Water infrastructure projects in the Niger River

Wolfs Company, in partnership with Wetlands International,  Altenburg & Wymenga and the Potsdam Institute for Climate Impact Research (PIK), performed an impact analysis of  the effects of water infrastructure projects in the Niger river in Mali. This analysis was done in two seperate projects, one commissioned by the World Bank and the other by the Dutch Embassy in Mali.

The Niger river is the main artery of West Africa, flowing from the highlands of Guinea to its most northern point in Mali and out to its delta in Nigeria. Along its route, it provides a variety of services to many different beneficiaries. It is the principal freshwater source in the semi-arid Sahel region of West Africa, making it crucial for the provisioning of a wide range of ecosystem services. The annual flooding regime of the Niger provides the lifeline for the Inner Niger Delta, the second largest wetland in Africa and a designated RAMSAR site. The delta extends over 25,000 km2 during good flooding years providing livelihoods to around 1.5 million inhabitants. This extent, however, can cover as little as 8,000 km2 during periods of drought. Effects of low flooding levels, especially during consecutive years, have detrimental impacts on fisheries, livestock, agriculture and transport in the Inner Niger Delta. To satisfy the growing demands for energy and food demands in Guinea and Mali, it is anticipated that a large hydropower dam will be built in Moussako, near the source of the Niger river in the highlands of Guinea. In addition to electricity generation, the dam will provide controlled irrigation for the gradual expansion of the Office du Niger agricultural region in Mali.

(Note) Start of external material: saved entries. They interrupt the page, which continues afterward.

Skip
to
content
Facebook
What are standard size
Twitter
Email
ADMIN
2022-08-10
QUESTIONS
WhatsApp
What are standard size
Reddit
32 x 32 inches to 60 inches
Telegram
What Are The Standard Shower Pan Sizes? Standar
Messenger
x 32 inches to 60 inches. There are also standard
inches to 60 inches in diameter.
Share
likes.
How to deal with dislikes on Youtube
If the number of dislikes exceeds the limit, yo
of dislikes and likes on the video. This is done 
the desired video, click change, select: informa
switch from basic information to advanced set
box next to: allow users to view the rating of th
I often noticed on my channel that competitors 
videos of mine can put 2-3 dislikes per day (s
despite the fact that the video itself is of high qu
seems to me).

Analysing the effects of the Moussako dam

To quantify the effects of the planned infrastructure projects, Wolfs Company in which various dimensions and operational goals of the potential Moussako dam, and two scenarios for the expansion of Office du Niger, were analysed. Results indicate that both infrastructure projects have a significant effect on the provisioning of ecosystem services in the delta. The economic values of recorded rice production,
livestock herding, fishing and fluvial transportation in the delta is estimated at 238 billion FCFA per year. The upstream interventions are estimated to decrease this value by 2.2% to 11.5%, or between 6 and 24 billion FCFA per year. Also, as indicated by the scenario analysis, complete collapse of the rice production, fishing and transport sectors in dry periods, such as experienced in the 1980s, cannot be excluded. Furthermore, the planned projects are estimated to increase the frequency of dry periods and projections also suggest population growth in the delta. These aspects are likely to further intensify the negative economic effects of the infrastructure plans.

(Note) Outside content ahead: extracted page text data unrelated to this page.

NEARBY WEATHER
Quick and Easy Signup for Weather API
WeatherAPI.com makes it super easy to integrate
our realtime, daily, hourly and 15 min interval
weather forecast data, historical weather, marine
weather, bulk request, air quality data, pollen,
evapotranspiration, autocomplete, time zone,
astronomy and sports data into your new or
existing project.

The results of this study were published in the DECIDAID tool, which contains the primary results of the scenario analysis.

Example of the effect of Dam construction on the risk of malaria in the Inner Niger Delta (Developed for the World Bank Project)

Expanded scenario analysis for the World Bank project

 In the World Bank Project we worked together with Wetlands International, Altenburg & Wymenga, Deltares and ISL Engineering to further expand knowledge on the effects of water infrastructure projects in the Niger River on flood dynamics and ecosystem services in the Inner Niger Delta. Based on an updated hydrodynamic model we further assessed ecosystem services such as agricultural and fishing opportunities in the Delta, and explored additional services such as disease regulation.  This study further corroborated our earlier findings, in indicating a negative effect of water infrastructure projects on the majority of ecosystem services in the future, particularly in dry years.